In 1999, IBM funded Red Hat, a company that was introducing not only a commercial-grade Linux, but also professional support, and things began to turn around rather quickly. Other companies followed suit in providing full-time Linux developers, and soon Intel, AMD, Samsung, Google, SUSE and even Microsoft started assigning Linux developers. The tiny engine that couldn’t gain traction was finally moving ahead at full speed.
Why Linux 3.0 Was a Game Changer
Linux 2.6 was released December 18, 2003, and while it had made tremendous inroads in features, Linux 3.0 was a game changer for the operating systems market, being released on July 21, 2011. A number of projects that were conceived and developed during the years of the 2.6 kernel all reached maturity shortly after the release of Linux 3.0.
Some of these features included the following:
- Automatic hardware detection
- Versioned device driver install
- Kernel virtualization (KVM)
- Processor emulation (QEMU)
- Virtual machine management
- Virtual networking
- Compiler improvements
- C and C++ refinements
- Cross-platform development
While Linux 2.6 tried hard to do automatic hardware detection, it was never fully functional. But by the summer of 2011, detecting hardware and installing the proper kernel drivers was working almost flawlessly. Support for OpenGL graphics drivers, improved performance, added support for virtualization of hardware and networking quickly made Linux a contender for professional web servers.
A native x386 or x64 processor-based machine could be virtualized on the fly, so as web server demands increased, a new instance could be started, and then shut down when demand went down.
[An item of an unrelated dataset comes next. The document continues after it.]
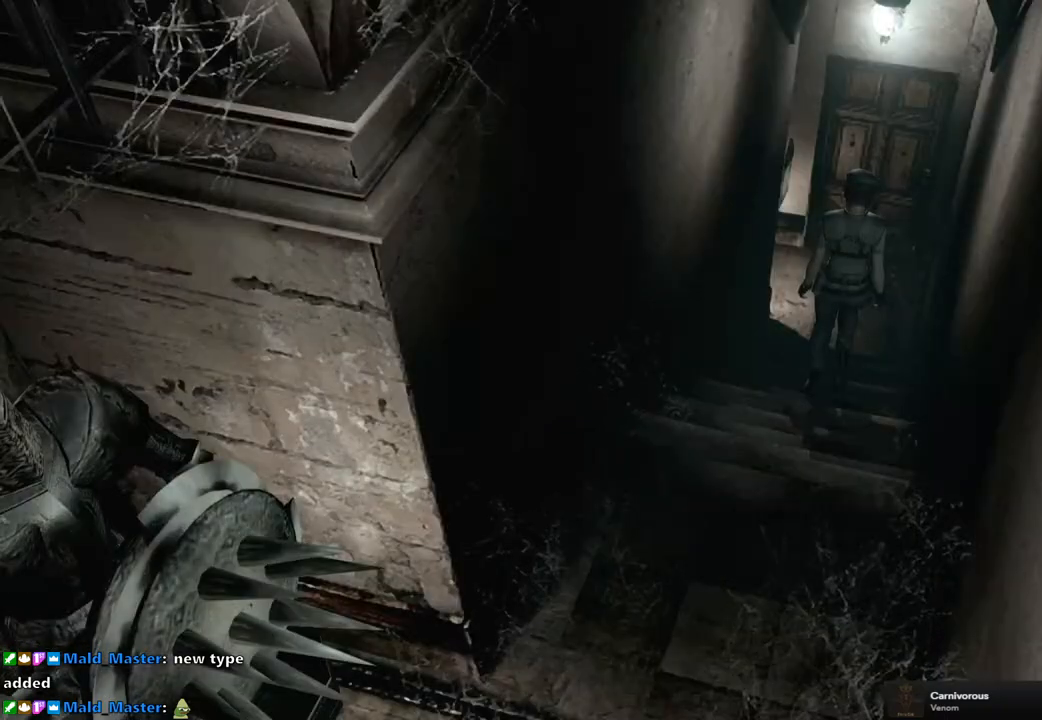
{"buttons": ["DPAD_UP"], "left_stick": "center", "right_stick": "down-right", "events": [[17, "right_stick", "up-left"], [50, "DPAD_RIGHT", "up"], [50, "right_stick", "down-right"], [117, "right_stick", "up-right"], [167, "right_stick", "up-left"], [217, "right_stick", "down-left"], [267, "right_stick", "down-right"], [317, "right_stick", "up-right"], [367, "right_stick", "up-left"], [467, "right_stick", "down-right"]]}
With virtual networking, a web server could be isolated, given its own range of IP addresses and operate as a standalone computer.
By supporting virtual processors in virtualization, instances of non-Intel compatible processors could be started. For example, an IBM s390 mainframe version of Linux could be started in emulation mode on an Intel processor–based machine. And ARM-based machines could be emulated for development and debugging purposes on an Intel-based machine.
Linux was finally rolling along, and the train was about to accelerate even more. That ability to build cross-platform compilers and do cross-platform development made it easier than ever to write and debug software, even operating systems using processor emulation with machine virtualization. Now, code development for one or more processor architectures could be developed at on time.
This meant command-line utilities or GUI-based applications could be written once and deployed on multiple architectures at once. And this was using the same source code, cross-compiling for different processors. Now you could write a GUI program for the server and at the same time deploy the application for a client. So, if your server was x64 based and your client was i386 based, “Write once; deploy many,” was the new motto.
How Raspberry Pi Brought New Life to Linux
But in 2012, something happened that would launch Linux into a market that never before existed. On February 29, 2012, the Raspberry Pi was introduced. The Raspberry Pi was a credit card-sized computer designed for students. With a price of $35.00, it was affordable, and adding a keyboard, mouse and wireless network adapter kept the price barely under $100. But for a total of $200, you had a full-blown computer that fit in a small box. It was designed to run Linux, a modified Debian version dubbed Raspbian Linux.
The first Raspberry Pi was a single-core ARM-based computer, and quickly, educational tools aimed at young people learning for the first time, became available. High-level languages like Scratch, which allowed a program to be written using visual blocks, were easy to learn, and a program could be put together in minutes.
The Raspberry Pi quickly took off, and on October 8, 2013, the 1 millionth Raspberry Pi had been shipped. Over time the Raspberry Pi matured and newer multicore processors were introduced. And the Raspbian Linux distribution was refined with new features added. The Broadcom processor had many proprietary closed-source drivers at first, but over the years these have been moved to open-source versions.
Now Linux could run on an IBM mainframe, an Intel small business server or client, and an embedded credit card–sized computer named the Raspberry Pi. By 2012, Linux had already gone where no other operating system had gone before, Everywhere a computer could go, from the smallest PC in the palm of your hand to the largest IBM mainframe, Linux was there.